Different types of bangles are available in the South Asian regions bearing cultural heritage. For instance, Indian and Bangladeshi brides traditionally wear gold Churi, which are expensive and not worn in everyday life. 

Besides, there are bangles made of glass, platinum, silver, plastic, and even rubber. The price range and durability of the bangles depend on the material type. 

All these bangles are available in our country's Puran Dhaka, New Market, Elephant Road, and Dhaka University area. 

A special type of Churi is worn by Bengali women, partially made of gold. Apart from this, precious stones are also installed in the bangles, which increases their materialistic value. Churis, made of diamonds, gems, and pearls, are considered the most valuable.

However, in most Bengali weddings, brides are seen to wear gold bangles or stone-inscribed Churis, which are expensive. Hindu brides often wear two 'Shakhas' in both hands after marriage. 

Ratna Dhar, a 52-year-old mother who is also a doctor in Chittagong, says, according to the Hindu culture, "Mahadev made Shakhas for Parvati cutting off the shells from a snail. Since then Hindu brides wear Shakha as a sign of their marriage." 

She also said that she used to wear silver and glass bangles during her teenage years. However, now she wears Pola and gold bangles along with Shakha whenever going out.

On traditional or non-traditional occasions, women of South Asia wear Bangles or bracelets with almost all types of attires. 

China Patowary, a 4th-year student of the Music Department at the University of Chittagong, said that she always wears two bangles on both her hands while going to classes or staying at home. 

She also added, "While attending any functions I like to keep my hands full with Churi. I feel more beautiful with bangles covering both of my hands." 

"I don't always wear Churi depending on my attire. I just increase or lower the number of Churis depending on the type of function I'm going to. But I never leave my hands empty; there's that." 
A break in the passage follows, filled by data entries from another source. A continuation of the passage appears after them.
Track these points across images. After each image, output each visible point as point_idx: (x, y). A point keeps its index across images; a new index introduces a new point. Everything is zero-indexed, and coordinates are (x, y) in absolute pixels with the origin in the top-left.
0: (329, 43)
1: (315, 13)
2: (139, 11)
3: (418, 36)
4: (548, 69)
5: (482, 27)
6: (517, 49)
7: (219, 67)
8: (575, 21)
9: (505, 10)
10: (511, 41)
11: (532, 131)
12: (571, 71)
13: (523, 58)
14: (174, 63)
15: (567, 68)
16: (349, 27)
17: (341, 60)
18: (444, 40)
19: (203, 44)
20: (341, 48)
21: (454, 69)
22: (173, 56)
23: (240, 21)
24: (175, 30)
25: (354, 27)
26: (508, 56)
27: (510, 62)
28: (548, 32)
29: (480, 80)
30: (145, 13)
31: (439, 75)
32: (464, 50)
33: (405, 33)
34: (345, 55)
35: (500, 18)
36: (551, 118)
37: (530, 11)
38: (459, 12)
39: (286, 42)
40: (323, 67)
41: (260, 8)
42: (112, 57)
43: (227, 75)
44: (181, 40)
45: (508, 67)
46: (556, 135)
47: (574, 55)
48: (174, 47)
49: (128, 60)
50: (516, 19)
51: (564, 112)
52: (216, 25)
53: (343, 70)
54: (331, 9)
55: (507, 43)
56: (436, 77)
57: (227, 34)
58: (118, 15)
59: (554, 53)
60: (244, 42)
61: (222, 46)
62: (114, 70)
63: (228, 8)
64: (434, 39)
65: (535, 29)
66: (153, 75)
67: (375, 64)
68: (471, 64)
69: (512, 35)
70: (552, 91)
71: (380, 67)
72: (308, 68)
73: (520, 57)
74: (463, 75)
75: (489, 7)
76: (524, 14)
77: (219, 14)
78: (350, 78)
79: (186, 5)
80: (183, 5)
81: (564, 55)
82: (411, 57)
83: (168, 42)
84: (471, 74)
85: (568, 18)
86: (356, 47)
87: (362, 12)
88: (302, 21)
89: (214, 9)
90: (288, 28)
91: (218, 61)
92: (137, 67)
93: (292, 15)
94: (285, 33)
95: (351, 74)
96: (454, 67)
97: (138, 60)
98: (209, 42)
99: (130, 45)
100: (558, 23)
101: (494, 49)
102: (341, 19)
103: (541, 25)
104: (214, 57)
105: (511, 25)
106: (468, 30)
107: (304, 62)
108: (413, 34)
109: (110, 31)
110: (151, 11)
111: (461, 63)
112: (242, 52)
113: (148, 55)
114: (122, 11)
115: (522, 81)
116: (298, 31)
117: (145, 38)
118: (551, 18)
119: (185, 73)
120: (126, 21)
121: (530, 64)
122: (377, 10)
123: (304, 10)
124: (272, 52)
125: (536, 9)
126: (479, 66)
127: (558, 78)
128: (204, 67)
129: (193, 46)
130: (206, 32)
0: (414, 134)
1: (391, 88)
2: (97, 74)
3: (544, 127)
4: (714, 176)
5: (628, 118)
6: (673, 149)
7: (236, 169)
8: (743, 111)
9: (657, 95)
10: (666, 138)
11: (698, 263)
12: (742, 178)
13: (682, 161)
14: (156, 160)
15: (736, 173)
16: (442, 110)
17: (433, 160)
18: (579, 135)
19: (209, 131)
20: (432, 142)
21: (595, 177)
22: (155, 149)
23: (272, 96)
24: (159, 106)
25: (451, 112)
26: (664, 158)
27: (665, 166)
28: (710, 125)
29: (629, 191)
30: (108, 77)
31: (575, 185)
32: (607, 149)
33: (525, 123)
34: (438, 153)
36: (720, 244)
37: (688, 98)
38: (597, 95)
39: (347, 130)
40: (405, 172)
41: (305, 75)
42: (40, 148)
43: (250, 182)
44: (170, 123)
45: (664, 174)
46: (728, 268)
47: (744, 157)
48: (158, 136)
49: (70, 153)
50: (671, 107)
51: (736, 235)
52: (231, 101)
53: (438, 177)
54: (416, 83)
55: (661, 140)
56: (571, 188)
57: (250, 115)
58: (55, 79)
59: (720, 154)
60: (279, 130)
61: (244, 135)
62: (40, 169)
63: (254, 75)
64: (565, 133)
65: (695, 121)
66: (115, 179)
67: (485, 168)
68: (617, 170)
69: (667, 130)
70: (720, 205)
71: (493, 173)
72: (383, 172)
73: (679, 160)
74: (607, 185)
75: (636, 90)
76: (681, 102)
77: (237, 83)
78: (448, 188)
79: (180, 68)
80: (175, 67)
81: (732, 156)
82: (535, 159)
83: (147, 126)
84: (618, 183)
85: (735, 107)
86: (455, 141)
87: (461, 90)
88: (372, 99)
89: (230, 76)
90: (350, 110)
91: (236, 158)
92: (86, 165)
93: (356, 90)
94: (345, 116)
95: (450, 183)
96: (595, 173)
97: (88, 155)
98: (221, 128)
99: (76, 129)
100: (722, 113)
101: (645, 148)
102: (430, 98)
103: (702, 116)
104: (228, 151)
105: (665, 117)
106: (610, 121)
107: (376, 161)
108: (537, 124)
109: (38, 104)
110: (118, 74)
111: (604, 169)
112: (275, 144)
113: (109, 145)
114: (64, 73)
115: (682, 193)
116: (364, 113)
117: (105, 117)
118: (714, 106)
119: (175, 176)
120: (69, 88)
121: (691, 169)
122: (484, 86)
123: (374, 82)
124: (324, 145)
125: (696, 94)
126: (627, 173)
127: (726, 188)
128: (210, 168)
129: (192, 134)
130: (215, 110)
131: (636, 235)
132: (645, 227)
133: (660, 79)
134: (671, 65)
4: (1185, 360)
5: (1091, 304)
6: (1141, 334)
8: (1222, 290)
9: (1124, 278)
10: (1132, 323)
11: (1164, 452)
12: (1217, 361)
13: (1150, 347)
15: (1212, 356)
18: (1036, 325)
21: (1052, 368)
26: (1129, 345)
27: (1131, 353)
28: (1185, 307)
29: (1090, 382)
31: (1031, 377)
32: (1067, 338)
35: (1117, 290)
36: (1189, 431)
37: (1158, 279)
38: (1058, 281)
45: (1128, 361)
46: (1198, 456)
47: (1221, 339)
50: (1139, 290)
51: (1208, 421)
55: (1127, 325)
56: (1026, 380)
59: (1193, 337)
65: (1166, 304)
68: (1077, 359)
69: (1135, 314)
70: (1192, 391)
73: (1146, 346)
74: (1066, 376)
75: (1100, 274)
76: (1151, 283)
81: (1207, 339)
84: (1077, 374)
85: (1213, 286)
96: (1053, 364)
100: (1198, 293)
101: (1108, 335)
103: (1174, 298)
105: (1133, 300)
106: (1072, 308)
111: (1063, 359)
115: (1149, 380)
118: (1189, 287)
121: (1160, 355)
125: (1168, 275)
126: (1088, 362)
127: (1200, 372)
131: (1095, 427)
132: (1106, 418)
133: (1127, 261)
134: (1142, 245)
Meanwhile, in most cases, women wear glass or traditional gold Churis while wearing any deshi outfit like Saree, Salwar Kameez, Kurti, etc. 

However, girls like to wear bracelets of pearls and gems when wearing any western outfit for western functions. 

Women from middle-class and upper-middle-class social backgrounds commonly wear Churi. On the other hand, women from upper-class society are often seen wearing diamond bracelets or other expensive gems or pearl bracelets. 

Sabiha Sultana, a housemaker aged 35, shared with the writer, "I don't frequently wear Churi or bangles, I just pair up with a single bracelet and watch while attending a function or anything as such." 

She also expressed with joy that her little daughter of 5 years, however, loves Churi so much that she takes her mum's old bangles and tries them on. Whenever they go out for anything traditional, her daughter insists on buying her Churi and loves wearing them. 

Irrespective of age, and marital status, almost all women more or less love wearing Churi whenever they get even the tiniest opportunity or function. 

Thus, Churi's traditional and cultural heritage is being passed on from generation to generation. 

During Pohela Boishakh and other traditional festivals, women of all ages wear glass, plastic or other bangles. On the contrary, men nowadays also wear bracelets and Churis, breaking the stereotypes.

Churis are a symbol of cultural significance and can also be used as a token of love. Young lovers often gift Churis or bangles to their loved ones to express their love. In this way, Churis are deeply rooted in Bengali culture and emotions.